The Dalai Lama receives a standing ovation at the state Capitol, where he spoke to a joint meeting of the Legislature.
(Photo/Richard Sennott, courtesy of Star Tribune)
HOUSE SPEAKER STEVE SVIGGUM INTRODUCED THE DALAI LAMA to the combined meeting of the Minnesota House and Senate, calling him one of the most honorable and most distinguished people of our generation. Sviggum says the Dalai Lama transcends faith and religion, and deserves respect for his commitment to peace, and his consistent example of hope and compassion.

The Dalai Lama used his time at the podium to reiterate one of his basic messages. He says any mark a person makes on the world originates from compassion and a warm heart.
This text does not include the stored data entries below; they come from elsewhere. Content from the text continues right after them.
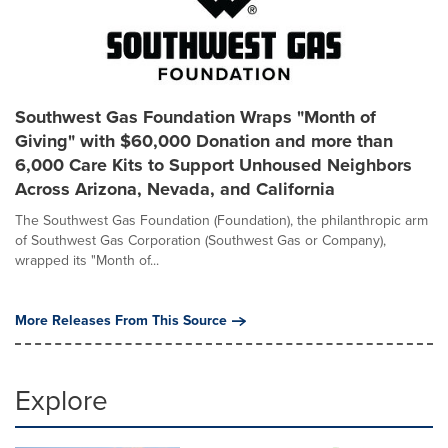
Southwest Gas Foundation Wraps "Month of
Giving" with $60,000 Donation and more than
6,000 Care Kits to Support Unhoused Neighbors
Across Arizona, Nevada, and California
The Southwest Gas Foundation (Foundation), the philanthropic arm
of Southwest Gas Corporation (Southwest Gas or Company),
wrapped its "Month of...
More Releases From This Source
Explore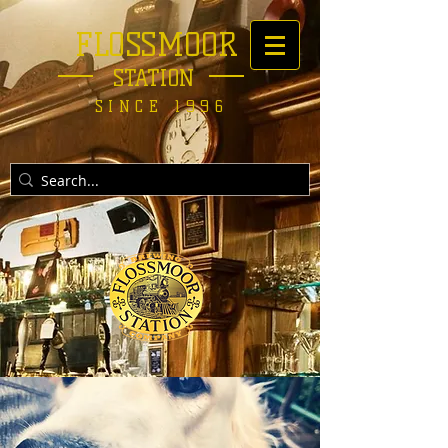
FLOSSMOOR
STATION
SINCE 1996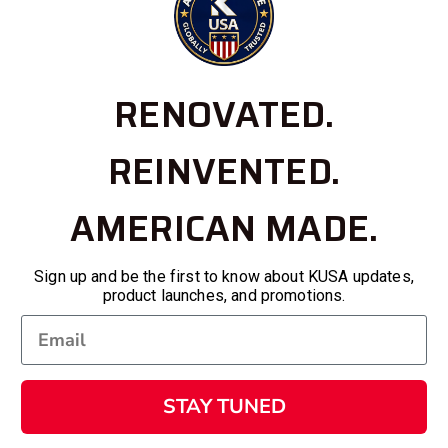
RENOVATED.
REINVENTED.
AMERICAN MADE.
Sign up and be the first to know about KUSA updates,
product launches, and promotions.
STAY TUNED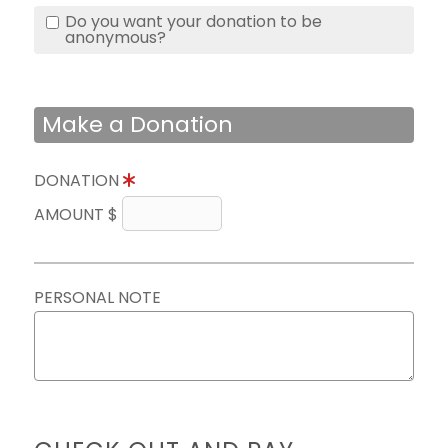
Do you want your donation to be
anonymous?
Make a Donation
DONATION
AMOUNT $
PERSONAL NOTE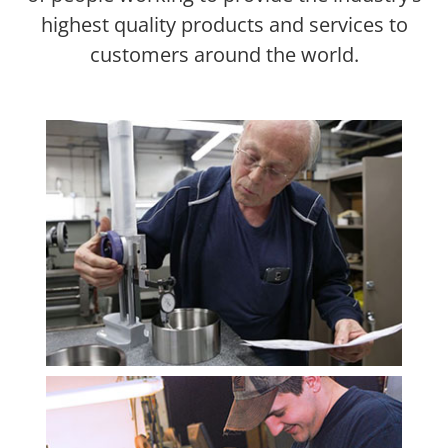
highest quality products and services to
customers around the world.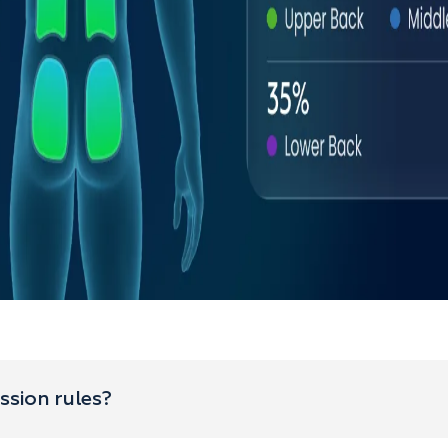
ssion rules?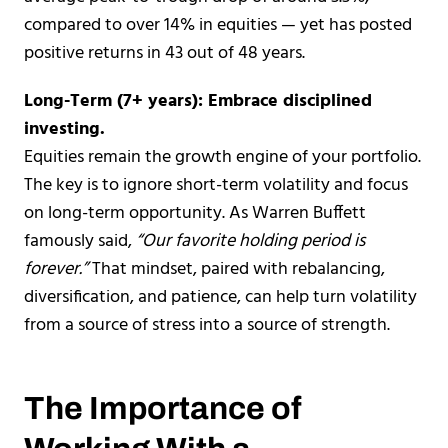
compared to over 14% in equities — yet has posted
positive returns in 43 out of 48 years.
Long-Term (7+ years): Embrace disciplined
investing.
Equities remain the growth engine of your portfolio.
The key is to ignore short-term volatility and focus
on long-term opportunity. As Warren Buffett
famously said,
“Our favorite holding period is
forever.”
That mindset, paired with rebalancing,
diversification, and patience, can help turn volatility
from a source of stress into a source of strength.
The Importance of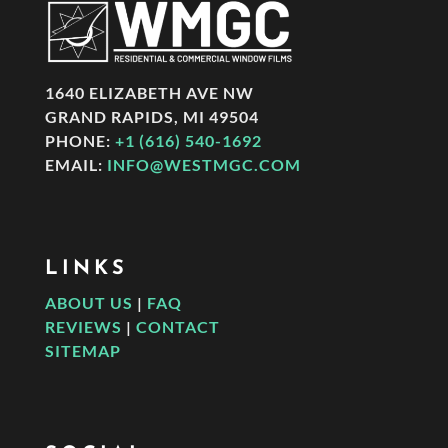
1640 ELIZABETH AVE NW
GRAND RAPIDS, MI 49504
PHONE:
+1 (616) 540-1692
EMAIL:
INFO@WESTMGC.COM
LINKS
ABOUT US
|
FAQ
REVIEWS
|
CONTACT
SITEMAP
"If we carry basic human spirit - human good qualities - then many problems we can reduce, eliminate."

In a news conference afterward, the Dalai Lama applauded Gov. Jesse Ventura for encouraging freer trade with China. China invaded Tibet in 1959, forcing the Dalai Lama to flee to India, where he has lived since then. Many Tibetans urge a boycott of Chinese goods until the government ends the occupation of Tibet. The Dalai Lama says open trade with China could help bring the country into a more mainstream view of human rights.

"If he agree with China, then it is a very good opportunity. Make a friend. At the same time, make clear American values."

Still, the Dalai Lama says any relations with China by the U.S. need to be accompanied by a firm position opposing human rights abuses.

He touched on many of the same topics at another appearance sponsored by the University of Minnesota's Humphrey Institute of Public Affairs. Like his other public apearances, the Dalai Lama spoke extemporaneously while seated in a chair. He told the audience of 5,000 that overpopulation and the economic gap between rich and poor are serious problems facing the world. He also cautioned against trying to find fulfillment through material excesses.

"If you have 15 diamond rings, still only 10 fingers," he said.

Martha Alworth drove from Duluth to hear the Dalai Lama. A self-described peacenik, Alworth says His Holiness is a brave and sweet man.

"His presence has certainly been felt. He's bringing a message of compassion and disarmament and conflict resolution that I think we all have to hear, over and over again," Alworth said.

The Dalai Lama's last scheduled public appearance was Wednesday night, an interfaith dialogue with Tibetans and religious leaders.